DESCRIPTION OF THE TASK: Find every line with the string "dasharray" in the material below and copy it.

::::

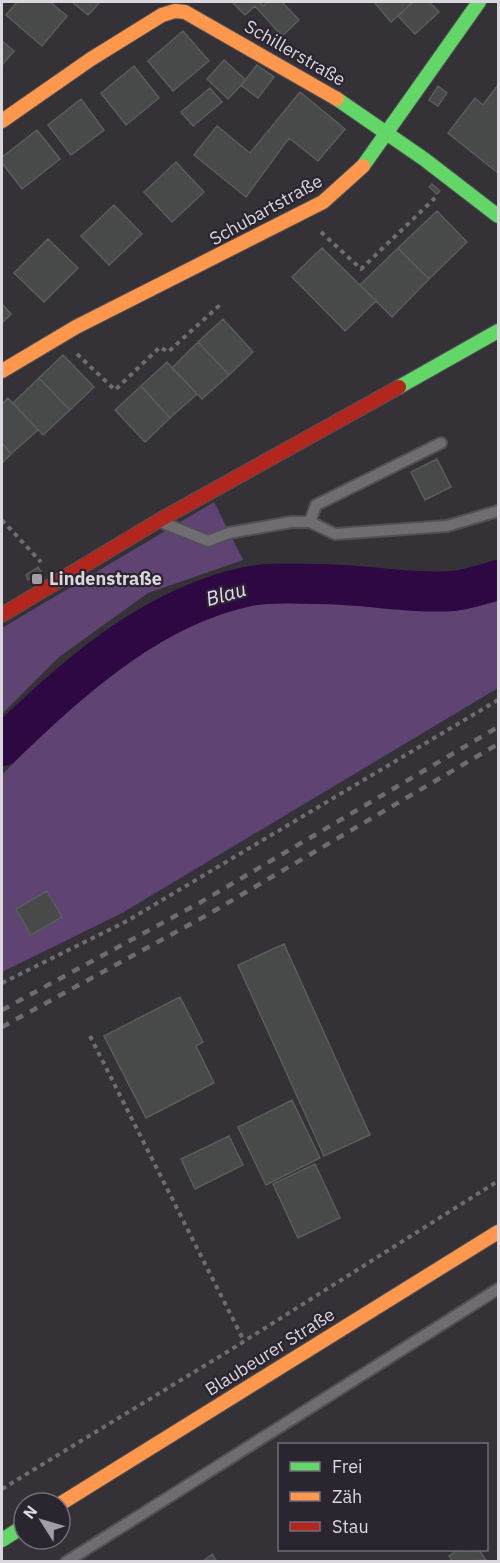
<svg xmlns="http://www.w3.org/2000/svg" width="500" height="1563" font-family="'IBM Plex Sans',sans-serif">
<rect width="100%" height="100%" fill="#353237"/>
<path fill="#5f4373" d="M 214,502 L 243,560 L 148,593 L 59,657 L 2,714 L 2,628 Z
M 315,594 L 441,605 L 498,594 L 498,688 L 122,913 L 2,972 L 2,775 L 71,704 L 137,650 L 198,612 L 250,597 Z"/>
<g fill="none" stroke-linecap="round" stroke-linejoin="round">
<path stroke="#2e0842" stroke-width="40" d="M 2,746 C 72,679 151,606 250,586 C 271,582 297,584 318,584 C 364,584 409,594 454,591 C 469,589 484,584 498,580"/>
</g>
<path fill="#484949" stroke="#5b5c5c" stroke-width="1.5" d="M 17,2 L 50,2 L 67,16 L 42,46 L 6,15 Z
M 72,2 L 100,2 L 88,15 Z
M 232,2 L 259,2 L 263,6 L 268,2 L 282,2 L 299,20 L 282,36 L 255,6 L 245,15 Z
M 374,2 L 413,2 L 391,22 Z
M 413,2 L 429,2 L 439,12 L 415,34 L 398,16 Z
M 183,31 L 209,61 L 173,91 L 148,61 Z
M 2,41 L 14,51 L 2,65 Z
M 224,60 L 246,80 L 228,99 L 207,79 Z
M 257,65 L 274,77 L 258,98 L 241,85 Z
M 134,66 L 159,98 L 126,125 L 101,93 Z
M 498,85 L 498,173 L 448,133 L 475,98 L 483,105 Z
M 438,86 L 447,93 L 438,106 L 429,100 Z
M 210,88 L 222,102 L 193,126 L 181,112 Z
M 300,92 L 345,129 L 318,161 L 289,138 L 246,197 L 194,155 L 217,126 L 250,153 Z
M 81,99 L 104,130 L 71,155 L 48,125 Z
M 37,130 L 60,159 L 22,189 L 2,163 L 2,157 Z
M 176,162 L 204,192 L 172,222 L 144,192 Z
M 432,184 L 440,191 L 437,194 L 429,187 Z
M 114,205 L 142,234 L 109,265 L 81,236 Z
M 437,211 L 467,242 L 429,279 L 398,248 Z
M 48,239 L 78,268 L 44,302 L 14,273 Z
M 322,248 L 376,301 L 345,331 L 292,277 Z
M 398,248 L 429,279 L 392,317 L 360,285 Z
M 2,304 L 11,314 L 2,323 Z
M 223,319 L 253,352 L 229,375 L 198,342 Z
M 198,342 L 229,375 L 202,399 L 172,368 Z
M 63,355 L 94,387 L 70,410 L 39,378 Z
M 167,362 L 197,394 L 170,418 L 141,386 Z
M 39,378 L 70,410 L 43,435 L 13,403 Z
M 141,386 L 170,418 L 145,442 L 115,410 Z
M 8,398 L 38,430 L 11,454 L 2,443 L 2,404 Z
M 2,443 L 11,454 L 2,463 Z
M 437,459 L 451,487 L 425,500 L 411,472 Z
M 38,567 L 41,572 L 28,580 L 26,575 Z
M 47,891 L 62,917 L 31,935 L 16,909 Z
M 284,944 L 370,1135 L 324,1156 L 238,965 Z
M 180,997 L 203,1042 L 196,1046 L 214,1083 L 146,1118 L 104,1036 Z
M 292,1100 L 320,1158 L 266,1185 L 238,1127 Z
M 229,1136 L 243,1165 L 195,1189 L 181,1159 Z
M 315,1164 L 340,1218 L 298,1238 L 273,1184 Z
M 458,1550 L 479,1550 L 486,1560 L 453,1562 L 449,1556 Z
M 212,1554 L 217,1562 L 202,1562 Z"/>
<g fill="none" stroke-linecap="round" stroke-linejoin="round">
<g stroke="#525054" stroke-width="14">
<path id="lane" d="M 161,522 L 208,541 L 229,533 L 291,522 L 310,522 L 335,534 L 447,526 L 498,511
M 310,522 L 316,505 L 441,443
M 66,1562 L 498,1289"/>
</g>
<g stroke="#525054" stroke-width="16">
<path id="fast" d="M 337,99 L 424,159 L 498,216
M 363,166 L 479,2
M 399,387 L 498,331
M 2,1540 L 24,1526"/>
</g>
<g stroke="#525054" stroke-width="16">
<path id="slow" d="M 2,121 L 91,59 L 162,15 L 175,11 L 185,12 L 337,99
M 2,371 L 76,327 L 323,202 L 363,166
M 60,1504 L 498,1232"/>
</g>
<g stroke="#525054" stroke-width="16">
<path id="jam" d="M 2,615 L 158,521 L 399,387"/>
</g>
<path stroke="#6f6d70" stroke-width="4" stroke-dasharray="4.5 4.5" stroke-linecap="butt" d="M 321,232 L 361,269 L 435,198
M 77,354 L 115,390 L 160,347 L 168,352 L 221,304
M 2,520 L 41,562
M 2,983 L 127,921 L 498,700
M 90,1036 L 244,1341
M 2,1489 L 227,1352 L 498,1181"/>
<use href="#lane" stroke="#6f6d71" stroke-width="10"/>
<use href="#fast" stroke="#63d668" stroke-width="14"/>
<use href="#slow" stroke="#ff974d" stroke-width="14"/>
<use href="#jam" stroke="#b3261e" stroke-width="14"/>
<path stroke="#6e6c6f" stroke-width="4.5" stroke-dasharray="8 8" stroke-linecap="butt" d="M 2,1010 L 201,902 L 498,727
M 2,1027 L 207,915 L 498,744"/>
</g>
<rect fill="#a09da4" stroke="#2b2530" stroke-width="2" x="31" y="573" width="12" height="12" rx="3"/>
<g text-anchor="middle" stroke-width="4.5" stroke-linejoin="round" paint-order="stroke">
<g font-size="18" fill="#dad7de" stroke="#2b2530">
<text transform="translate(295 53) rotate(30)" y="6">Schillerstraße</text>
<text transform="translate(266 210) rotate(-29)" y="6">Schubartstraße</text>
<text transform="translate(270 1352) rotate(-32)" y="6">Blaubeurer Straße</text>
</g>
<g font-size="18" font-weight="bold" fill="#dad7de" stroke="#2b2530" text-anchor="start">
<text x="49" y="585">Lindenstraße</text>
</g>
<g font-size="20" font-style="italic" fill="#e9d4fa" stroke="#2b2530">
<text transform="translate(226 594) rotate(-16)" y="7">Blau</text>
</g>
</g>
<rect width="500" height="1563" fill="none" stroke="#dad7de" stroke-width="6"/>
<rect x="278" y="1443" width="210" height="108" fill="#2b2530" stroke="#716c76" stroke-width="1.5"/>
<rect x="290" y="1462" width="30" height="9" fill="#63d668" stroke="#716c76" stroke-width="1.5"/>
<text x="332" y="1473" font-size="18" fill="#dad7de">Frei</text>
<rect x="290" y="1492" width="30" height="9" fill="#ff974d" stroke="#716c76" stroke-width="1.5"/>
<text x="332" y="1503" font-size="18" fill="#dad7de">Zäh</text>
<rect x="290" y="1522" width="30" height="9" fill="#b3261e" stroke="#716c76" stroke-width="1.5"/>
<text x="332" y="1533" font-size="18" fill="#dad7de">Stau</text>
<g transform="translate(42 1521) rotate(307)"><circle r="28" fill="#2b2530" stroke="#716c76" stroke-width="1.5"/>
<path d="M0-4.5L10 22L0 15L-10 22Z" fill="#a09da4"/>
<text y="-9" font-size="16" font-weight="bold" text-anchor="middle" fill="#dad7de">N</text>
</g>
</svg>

::::

WRITTEN ANSWER:
<path stroke="#6f6d70" stroke-width="4" stroke-dasharray="4.5 4.5" stroke-linecap="butt" d="M 321,232 L 361,269 L 435,198
<path stroke="#6e6c6f" stroke-width="4.5" stroke-dasharray="8 8" stroke-linecap="butt" d="M 2,1010 L 201,902 L 498,727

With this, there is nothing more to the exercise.